## Goal of the exercise
Reproduce the records word for word from their first line up to and including the line that contains "concert. Contributions have now closed for".

## Input for this task
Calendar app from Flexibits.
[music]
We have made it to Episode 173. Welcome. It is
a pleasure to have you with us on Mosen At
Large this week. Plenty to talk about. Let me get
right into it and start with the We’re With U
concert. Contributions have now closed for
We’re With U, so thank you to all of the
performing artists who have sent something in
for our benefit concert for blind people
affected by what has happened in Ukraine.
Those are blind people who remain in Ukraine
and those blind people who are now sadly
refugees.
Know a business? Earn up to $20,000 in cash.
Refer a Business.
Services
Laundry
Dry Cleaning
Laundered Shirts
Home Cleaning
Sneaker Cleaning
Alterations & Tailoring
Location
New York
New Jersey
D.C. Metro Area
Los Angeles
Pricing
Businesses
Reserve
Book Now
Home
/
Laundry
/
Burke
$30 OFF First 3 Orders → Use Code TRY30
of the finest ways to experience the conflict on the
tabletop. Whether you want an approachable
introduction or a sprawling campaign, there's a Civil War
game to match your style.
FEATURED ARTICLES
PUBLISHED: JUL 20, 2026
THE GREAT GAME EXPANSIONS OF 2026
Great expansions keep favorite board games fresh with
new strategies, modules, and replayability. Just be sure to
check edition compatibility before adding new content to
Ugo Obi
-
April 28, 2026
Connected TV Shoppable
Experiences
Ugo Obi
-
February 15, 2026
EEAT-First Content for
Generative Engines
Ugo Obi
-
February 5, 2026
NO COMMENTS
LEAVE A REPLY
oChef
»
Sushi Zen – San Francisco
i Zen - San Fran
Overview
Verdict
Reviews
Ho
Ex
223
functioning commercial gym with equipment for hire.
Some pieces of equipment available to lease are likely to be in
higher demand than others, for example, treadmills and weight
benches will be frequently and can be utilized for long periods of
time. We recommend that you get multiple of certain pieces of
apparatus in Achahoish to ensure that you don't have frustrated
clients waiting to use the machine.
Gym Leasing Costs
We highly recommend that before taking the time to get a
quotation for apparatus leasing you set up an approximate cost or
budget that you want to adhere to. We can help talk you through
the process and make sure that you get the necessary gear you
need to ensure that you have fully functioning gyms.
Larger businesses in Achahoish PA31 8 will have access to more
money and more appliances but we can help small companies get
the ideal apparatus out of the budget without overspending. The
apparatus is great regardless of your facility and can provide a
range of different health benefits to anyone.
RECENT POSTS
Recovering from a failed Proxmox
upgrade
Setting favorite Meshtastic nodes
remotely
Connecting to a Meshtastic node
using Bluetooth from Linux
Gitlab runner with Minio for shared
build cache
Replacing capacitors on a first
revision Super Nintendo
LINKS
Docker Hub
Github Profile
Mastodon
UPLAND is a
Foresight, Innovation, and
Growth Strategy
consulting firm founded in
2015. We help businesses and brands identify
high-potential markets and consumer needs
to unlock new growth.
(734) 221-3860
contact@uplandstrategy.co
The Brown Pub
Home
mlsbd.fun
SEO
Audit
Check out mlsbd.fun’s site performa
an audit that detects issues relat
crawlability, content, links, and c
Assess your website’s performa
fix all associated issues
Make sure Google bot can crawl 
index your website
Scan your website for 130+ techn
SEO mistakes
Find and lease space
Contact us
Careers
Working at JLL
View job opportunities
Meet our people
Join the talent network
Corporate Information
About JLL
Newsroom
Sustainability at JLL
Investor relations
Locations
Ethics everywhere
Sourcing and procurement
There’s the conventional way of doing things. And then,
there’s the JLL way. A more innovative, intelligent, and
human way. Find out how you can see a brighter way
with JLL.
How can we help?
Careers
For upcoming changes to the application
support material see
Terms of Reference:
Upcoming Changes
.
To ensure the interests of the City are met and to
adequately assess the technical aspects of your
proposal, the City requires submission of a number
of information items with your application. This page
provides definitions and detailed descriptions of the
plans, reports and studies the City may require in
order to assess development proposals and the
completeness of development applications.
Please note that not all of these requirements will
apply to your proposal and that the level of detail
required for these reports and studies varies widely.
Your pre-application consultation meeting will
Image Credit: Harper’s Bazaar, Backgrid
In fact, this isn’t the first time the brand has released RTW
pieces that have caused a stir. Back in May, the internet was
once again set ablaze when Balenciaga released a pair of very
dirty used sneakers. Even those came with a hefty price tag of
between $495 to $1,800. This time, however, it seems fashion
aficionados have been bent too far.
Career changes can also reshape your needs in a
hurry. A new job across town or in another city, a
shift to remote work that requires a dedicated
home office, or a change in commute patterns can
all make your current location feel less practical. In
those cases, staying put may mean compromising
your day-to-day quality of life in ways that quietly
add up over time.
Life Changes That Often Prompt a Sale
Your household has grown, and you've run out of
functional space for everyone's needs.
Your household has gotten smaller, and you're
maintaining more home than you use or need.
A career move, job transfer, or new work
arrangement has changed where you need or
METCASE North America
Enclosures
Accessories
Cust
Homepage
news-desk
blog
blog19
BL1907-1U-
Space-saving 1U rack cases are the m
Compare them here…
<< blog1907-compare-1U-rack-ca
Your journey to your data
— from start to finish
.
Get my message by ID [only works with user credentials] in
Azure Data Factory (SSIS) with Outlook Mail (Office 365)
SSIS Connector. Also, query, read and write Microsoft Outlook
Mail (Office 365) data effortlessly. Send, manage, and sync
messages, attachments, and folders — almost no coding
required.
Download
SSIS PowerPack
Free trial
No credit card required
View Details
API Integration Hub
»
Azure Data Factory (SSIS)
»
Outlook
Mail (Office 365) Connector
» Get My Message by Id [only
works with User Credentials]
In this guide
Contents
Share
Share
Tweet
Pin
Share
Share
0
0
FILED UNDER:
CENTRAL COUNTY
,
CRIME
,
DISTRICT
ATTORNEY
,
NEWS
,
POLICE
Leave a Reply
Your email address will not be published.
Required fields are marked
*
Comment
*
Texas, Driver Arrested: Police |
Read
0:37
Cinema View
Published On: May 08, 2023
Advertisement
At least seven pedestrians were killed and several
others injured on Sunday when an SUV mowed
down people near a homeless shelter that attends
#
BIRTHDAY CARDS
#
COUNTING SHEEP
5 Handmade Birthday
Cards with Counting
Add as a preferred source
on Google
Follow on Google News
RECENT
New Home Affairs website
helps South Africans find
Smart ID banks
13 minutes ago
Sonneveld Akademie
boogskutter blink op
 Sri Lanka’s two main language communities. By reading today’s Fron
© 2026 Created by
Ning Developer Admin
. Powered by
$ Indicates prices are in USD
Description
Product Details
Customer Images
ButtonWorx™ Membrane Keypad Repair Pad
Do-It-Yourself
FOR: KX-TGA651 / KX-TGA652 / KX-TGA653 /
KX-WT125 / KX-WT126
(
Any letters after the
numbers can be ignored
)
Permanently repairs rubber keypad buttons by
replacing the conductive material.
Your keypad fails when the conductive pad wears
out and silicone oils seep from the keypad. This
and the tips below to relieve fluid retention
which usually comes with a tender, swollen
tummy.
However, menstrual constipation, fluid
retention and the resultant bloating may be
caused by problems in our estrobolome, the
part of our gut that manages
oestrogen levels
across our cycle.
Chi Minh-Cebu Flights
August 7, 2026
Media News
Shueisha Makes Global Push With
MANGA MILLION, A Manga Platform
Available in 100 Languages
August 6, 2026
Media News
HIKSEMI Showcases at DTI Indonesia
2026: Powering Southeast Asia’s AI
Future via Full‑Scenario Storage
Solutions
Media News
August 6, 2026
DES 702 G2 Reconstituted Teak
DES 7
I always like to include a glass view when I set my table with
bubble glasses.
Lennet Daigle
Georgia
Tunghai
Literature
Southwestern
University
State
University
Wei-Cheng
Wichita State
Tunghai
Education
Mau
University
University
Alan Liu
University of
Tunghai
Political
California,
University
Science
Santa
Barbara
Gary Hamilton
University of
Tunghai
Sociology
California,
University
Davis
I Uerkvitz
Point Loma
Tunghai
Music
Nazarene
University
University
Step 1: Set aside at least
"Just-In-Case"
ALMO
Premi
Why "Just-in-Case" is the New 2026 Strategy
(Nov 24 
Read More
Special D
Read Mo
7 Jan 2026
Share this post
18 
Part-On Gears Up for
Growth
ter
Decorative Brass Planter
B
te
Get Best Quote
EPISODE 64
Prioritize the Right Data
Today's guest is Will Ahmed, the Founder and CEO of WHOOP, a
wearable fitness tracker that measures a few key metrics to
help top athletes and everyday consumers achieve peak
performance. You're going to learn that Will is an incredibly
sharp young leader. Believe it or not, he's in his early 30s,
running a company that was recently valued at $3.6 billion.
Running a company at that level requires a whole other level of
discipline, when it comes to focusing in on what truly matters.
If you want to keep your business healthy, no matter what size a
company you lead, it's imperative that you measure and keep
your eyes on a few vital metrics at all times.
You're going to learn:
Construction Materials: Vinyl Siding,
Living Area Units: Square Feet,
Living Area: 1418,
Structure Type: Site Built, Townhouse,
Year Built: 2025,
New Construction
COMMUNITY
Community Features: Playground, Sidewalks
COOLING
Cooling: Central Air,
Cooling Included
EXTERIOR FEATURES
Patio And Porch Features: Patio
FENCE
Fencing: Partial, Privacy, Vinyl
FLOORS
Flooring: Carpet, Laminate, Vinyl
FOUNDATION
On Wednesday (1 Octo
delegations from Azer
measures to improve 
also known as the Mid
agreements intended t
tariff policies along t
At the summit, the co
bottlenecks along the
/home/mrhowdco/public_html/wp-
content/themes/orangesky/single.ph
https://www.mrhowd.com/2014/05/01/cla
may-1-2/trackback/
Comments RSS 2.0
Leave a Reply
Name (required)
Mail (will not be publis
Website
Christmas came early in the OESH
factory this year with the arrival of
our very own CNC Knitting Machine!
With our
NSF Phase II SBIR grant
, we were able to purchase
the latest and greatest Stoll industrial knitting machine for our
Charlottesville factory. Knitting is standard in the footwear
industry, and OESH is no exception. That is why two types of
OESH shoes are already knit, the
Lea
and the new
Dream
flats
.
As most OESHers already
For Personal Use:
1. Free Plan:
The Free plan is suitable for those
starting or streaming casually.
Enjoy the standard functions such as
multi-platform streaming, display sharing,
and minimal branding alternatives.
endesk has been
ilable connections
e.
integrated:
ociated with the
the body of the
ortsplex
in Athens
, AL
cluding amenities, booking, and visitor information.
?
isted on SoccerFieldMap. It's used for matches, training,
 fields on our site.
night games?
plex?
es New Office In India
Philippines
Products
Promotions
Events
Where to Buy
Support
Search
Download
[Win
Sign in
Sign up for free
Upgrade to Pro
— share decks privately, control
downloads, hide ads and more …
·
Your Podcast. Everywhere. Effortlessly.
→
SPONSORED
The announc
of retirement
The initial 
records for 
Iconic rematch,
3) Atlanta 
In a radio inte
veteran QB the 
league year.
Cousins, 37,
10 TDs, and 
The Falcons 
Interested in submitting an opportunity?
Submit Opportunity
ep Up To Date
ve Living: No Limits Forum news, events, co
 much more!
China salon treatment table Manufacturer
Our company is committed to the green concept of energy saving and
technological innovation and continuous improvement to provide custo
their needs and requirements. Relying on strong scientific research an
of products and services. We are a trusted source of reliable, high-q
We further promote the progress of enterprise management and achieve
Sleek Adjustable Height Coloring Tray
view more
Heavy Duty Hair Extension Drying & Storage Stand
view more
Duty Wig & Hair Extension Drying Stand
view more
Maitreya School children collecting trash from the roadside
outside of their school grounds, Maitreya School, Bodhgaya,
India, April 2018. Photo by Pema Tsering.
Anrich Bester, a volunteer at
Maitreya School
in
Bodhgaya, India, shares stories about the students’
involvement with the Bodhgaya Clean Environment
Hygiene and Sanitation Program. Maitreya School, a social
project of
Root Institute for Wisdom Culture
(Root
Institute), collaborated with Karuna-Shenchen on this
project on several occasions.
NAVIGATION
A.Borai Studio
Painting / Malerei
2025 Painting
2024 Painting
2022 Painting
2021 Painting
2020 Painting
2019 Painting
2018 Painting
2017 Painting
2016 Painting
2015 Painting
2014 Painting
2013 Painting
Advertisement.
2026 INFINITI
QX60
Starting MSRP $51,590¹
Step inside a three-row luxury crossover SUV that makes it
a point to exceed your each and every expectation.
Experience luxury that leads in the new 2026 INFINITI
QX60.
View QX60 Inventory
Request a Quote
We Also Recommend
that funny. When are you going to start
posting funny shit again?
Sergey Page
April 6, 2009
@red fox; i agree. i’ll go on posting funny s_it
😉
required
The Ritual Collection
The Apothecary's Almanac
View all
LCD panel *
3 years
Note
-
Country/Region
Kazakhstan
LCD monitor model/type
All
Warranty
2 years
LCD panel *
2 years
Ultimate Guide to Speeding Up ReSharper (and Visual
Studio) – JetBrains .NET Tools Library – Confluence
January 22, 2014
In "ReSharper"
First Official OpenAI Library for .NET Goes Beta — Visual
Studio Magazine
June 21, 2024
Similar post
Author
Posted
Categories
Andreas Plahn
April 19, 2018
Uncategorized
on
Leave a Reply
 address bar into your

## Solution
Calendar app from Flexibits.
[music]
We have made it to Episode 173. Welcome. It is
a pleasure to have you with us on Mosen At
Large this week. Plenty to talk about. Let me get
right into it and start with the We’re With U
concert. Contributions have now closed for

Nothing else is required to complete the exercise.